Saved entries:
<<<<

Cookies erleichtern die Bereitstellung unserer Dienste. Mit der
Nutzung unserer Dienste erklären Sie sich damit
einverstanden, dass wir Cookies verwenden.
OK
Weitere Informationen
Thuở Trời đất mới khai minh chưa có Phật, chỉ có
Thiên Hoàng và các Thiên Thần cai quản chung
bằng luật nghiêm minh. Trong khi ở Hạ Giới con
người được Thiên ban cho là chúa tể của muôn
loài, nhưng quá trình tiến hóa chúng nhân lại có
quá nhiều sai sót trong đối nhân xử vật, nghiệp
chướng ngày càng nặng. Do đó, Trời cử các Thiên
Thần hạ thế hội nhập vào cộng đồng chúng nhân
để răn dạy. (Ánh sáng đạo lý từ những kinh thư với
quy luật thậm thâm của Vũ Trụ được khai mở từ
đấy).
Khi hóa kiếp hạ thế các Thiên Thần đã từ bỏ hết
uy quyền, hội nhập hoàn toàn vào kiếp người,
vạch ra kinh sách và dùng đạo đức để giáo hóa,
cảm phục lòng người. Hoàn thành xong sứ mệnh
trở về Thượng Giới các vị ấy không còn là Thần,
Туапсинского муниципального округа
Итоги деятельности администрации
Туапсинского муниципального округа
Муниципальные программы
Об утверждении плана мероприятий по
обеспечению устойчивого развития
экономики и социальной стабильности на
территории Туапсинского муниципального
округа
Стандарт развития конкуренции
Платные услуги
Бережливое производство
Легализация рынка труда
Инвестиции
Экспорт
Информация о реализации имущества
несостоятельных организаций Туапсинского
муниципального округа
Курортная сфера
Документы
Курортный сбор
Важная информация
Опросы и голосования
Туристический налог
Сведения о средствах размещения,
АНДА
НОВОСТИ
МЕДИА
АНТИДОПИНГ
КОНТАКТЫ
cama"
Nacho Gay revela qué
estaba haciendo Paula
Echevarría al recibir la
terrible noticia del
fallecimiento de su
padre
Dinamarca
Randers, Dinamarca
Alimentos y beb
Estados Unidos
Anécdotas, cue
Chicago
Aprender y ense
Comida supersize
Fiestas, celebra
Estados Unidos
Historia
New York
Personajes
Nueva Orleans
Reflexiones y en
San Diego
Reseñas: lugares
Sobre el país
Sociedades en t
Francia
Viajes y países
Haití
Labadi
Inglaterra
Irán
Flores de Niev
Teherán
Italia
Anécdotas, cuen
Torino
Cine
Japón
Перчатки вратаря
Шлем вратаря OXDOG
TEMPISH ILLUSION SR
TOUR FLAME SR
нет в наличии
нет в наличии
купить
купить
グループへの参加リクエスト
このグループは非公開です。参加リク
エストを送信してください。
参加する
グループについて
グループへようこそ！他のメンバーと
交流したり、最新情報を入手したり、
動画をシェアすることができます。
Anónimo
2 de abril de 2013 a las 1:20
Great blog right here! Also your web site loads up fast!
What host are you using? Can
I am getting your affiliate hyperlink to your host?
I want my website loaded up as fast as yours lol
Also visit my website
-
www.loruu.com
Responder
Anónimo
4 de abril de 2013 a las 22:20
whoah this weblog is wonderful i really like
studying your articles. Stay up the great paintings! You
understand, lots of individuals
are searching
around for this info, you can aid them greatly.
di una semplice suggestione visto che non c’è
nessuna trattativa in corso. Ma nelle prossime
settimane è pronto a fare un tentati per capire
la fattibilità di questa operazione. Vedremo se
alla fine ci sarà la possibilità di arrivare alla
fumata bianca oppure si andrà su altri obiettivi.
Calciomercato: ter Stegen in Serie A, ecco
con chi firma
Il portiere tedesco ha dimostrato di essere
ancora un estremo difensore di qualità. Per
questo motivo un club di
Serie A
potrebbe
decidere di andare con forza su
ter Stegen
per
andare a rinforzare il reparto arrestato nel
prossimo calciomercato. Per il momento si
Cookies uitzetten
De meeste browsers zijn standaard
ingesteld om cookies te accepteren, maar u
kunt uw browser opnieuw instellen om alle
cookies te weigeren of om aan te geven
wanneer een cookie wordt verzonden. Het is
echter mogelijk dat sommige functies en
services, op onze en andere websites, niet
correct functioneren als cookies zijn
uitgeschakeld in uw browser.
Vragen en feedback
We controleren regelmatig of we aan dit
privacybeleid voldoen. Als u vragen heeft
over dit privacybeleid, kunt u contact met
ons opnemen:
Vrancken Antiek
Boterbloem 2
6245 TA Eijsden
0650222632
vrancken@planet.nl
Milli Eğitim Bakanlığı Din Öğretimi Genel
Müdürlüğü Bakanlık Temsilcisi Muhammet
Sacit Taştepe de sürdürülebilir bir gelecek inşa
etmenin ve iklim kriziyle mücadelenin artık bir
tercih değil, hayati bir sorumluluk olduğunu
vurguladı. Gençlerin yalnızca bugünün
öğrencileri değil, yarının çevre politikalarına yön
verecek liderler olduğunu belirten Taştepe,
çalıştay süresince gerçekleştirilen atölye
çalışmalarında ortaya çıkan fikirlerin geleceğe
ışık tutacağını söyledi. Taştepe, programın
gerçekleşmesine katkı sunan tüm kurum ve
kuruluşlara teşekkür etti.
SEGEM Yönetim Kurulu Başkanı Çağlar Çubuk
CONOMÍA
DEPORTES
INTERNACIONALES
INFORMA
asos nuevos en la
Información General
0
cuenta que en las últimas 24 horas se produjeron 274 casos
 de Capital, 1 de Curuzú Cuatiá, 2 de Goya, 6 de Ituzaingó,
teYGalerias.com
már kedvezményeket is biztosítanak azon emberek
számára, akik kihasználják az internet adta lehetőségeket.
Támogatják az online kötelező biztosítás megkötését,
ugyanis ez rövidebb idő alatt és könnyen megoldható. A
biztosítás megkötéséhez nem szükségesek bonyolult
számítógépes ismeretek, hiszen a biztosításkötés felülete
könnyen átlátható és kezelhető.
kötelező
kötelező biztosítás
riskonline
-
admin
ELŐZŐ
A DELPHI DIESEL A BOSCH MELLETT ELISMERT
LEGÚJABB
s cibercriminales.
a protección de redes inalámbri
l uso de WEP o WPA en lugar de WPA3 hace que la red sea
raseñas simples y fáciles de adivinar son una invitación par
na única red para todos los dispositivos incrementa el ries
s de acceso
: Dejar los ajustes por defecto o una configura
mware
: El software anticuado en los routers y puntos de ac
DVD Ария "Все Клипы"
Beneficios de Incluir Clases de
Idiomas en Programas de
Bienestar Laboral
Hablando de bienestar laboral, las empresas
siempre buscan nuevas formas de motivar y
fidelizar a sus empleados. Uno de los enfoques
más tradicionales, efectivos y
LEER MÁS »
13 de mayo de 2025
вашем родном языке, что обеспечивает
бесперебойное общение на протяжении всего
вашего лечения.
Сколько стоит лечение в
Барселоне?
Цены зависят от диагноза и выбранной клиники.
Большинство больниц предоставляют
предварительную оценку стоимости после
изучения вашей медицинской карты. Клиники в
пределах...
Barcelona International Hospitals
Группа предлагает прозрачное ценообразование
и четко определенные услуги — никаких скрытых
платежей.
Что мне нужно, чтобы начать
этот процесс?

>>>>

What is expected:
Once you find the line with "around for this" in the entries above, output it and each line after it up to and including the line with "andere websites, niet", and nothing else.

Exercise output:
around for this info, you can aid them greatly.
di una semplice suggestione visto che non c’è
nessuna trattativa in corso. Ma nelle prossime
settimane è pronto a fare un tentati per capire
la fattibilità di questa operazione. Vedremo se
alla fine ci sarà la possibilità di arrivare alla
fumata bianca oppure si andrà su altri obiettivi.
Calciomercato: ter Stegen in Serie A, ecco
con chi firma
Il portiere tedesco ha dimostrato di essere
ancora un estremo difensore di qualità. Per
questo motivo un club di
Serie A
potrebbe
decidere di andare con forza su
ter Stegen
per
andare a rinforzare il reparto arrestato nel
prossimo calciomercato. Per il momento si
Cookies uitzetten
De meeste browsers zijn standaard
ingesteld om cookies te accepteren, maar u
kunt uw browser opnieuw instellen om alle
cookies te weigeren of om aan te geven
wanneer een cookie wordt verzonden. Het is
echter mogelijk dat sommige functies en
services, op onze en andere websites, niet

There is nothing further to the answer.